A full-time job

Controlling exotic species costs taxpayers millions


Charlotte Sun
Aug. 11, 2008
 
By NEIL HUGHES
Staff Writer

 

Far more than pests, exotic plants and animals are a multi-million dollar annual burden on Florida taxpayers.

And worse, invasive exotics aren’t going anywhere anytime soon. The best we can do, said Chad Lach, park manager of the Gasparilla Island State Recreational Area, is hope to control them.

“Our main goal is to try to maintain all of the exotics within all of the parks at a maintenance level,” Lach said. “It’s a never-ending battle. But it’s not one that you want to overlook and have it become a huge project.”

It costs Florida taxpayers about $38 million per year to handle exotics on public lands, about 80 percent towards aquatic, said Ed Freeman, an exotic plant expert with Sarasota-based environmental group Wildlands Conservation.

“Basically, it’s to remove hydrilla and hyacinth from rivers,” Freeman said of state money spent to control exotics. “A lot of that is a result of the freshwater fishing industry in North Florida.”

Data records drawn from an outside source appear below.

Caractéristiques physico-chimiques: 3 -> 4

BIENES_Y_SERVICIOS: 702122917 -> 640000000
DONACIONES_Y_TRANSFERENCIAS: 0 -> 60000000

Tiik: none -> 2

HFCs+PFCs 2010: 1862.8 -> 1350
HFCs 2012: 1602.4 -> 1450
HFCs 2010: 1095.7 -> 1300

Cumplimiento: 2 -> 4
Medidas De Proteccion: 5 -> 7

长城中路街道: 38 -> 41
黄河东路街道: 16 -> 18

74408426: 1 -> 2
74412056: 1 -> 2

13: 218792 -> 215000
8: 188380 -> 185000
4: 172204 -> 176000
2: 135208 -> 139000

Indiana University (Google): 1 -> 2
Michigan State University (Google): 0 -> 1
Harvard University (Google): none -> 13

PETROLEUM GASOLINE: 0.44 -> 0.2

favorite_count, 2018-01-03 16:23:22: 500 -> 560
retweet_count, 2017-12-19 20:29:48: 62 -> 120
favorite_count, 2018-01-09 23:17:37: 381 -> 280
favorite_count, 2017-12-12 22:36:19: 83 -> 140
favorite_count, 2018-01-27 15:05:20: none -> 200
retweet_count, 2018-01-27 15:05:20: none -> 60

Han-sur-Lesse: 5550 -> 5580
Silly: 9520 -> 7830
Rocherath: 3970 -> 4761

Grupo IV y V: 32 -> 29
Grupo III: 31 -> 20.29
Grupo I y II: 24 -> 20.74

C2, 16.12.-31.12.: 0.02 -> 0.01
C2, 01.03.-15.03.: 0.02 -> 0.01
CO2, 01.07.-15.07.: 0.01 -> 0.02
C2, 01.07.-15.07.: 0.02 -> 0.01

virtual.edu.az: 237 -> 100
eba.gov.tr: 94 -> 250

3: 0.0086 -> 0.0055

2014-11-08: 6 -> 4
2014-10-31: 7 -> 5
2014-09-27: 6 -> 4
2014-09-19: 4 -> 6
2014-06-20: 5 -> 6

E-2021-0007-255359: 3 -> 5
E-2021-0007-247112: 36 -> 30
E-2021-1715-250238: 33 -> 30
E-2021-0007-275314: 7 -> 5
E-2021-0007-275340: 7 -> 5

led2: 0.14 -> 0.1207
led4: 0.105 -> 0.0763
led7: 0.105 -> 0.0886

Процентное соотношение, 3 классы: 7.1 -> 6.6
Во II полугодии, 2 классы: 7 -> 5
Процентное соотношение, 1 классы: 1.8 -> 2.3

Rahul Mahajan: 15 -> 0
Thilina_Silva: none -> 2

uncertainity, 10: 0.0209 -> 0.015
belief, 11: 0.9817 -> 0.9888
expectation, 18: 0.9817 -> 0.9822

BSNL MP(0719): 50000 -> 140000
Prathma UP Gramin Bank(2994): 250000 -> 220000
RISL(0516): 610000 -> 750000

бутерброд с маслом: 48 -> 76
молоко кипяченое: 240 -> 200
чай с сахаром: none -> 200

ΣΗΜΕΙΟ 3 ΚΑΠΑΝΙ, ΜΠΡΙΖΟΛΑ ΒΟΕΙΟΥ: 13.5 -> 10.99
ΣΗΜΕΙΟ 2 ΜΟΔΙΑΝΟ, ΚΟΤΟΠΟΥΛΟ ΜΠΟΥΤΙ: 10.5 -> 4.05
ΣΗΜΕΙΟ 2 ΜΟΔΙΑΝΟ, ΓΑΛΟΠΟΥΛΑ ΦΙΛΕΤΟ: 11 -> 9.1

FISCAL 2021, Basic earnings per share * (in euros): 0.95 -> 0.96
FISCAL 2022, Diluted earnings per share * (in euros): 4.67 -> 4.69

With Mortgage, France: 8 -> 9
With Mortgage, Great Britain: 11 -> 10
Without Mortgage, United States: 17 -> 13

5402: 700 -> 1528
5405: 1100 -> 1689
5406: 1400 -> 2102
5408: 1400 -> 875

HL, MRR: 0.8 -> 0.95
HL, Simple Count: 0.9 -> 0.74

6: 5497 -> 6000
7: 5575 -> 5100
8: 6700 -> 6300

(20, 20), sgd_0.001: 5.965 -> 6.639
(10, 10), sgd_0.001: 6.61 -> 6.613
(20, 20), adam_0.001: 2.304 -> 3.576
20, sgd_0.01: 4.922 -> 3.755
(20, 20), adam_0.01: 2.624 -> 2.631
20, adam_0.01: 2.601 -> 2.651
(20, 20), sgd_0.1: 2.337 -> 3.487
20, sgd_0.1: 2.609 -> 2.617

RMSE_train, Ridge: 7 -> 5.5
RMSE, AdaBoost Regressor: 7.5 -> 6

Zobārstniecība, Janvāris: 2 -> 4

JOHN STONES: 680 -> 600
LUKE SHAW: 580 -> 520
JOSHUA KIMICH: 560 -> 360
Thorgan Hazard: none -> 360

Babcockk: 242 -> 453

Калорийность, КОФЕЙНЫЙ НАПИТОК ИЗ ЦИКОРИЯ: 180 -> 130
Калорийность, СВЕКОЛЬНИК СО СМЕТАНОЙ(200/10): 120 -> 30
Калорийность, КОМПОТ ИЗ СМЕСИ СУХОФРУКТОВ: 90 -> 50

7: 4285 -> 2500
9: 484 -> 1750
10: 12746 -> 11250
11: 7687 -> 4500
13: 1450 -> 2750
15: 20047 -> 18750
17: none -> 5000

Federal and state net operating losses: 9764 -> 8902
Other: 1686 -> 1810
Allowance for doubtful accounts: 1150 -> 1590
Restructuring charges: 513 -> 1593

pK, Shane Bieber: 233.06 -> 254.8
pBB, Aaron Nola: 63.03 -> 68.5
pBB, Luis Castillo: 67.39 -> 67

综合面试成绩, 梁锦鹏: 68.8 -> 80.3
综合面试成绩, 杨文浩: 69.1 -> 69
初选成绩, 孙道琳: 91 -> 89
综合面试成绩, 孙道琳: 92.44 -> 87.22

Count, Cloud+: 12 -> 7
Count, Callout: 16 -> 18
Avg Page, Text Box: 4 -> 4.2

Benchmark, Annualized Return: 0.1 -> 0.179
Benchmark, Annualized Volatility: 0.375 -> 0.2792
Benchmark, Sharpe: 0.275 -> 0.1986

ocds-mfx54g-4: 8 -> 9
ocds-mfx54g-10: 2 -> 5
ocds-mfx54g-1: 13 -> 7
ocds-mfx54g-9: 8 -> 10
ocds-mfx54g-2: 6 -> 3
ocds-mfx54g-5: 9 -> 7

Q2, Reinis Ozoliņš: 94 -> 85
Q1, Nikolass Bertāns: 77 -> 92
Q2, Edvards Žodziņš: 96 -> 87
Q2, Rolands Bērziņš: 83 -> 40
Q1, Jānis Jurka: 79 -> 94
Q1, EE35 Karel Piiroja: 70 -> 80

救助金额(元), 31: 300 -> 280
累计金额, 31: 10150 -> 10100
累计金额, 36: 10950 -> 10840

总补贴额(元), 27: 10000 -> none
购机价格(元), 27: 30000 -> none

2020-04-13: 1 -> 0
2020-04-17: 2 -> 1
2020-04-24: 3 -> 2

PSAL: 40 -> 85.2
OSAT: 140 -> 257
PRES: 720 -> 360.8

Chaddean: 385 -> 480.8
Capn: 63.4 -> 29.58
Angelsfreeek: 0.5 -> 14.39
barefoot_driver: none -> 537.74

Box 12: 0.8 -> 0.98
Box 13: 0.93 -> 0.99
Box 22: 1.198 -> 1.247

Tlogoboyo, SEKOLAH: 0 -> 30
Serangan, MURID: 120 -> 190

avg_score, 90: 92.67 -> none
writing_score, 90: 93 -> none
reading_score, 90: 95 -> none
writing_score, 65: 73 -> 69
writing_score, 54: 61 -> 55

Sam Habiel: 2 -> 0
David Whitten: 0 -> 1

That $38 million expense is pretty close to the bare minimum, as it would cost an estimated $980 million to adequately address invasive exotics, according to Freeman.

And even that near-billion-dollar investment would only bring exotics under manageable control — and only on public lands. They cannot be completely removed, and the spread of plants from private land continues.

“You’ve always got it just waiting in the winds on the private land,” said Dave Sumpter, executive director of Wildlands Conservation.

Wildlands Conservation has created management plans for more than 50 parks, preserves and private land owners across Florida. A large part of the organization’s focus is on exotics.

On one 500-acre preserve the nonprofit manages, half of the money for management is spent on security and fire maintenance, and half is on controlling exotics.

“Exotics exacerbate management and probably double the cost in Florida,” Sumpter said.

On Gasparilla Island, staff devotes at least one day per week to work on removing exotics from a specific area of the park.

Lach said exotic plants and animals get about an equal amount of attention in the park. Removal of both is typically financed through grants.

“What we’re trying to do is just maintain the area of what it was back when the settlers first came to this area,” he said.

One recent major project helped to scale back exotic invasive plants on the island to a maintainable level. The endeavor cost $100,000.

“A lot of it is just manual labor — going out there, uprooting the plants, physically chopping them down,” Lach said.

Problems with upland plants on Gasparilla Island are the same all of Florida faces: the Brazilian pepper tree, the lead tree and the Australian pines. The animals that prowl there are typical, too: Feral hogs, wild coyotes and iguanas.

Such animals are not only nuisances that cost money, but they can also push out or kill off native species.

“The coyotes, they will dig up a whole sea turtle nest and eat all of the eggs,” Lach said.

With effort, things can get better. Take, for example, Cayo Costa Island State Park, which used to have a major problem with wild hogs. But state grants and coordination with the U.S. Department of Agriculture have helped to curb the population.

But even with progress, fighting exotics in Florida is a never-ending battle. Plants like cogon grass require a seemingly paranoia-induced level of care to prevent their spread.

Cogon grass can often be found along power lines and roadways, and that’s because mowers and maintenance vehicles will inadvertently transport the plant’s seeds with them.

With such a successful dispersal strategy, Sumpter and Wildlands Conservation must make an effort to clean each vehicle that enters a property.

And even then, animals and the wind will still help to carry and spread exotics.

“You really can only control these things,” Sumpter said. “You never can fully eradicate them.”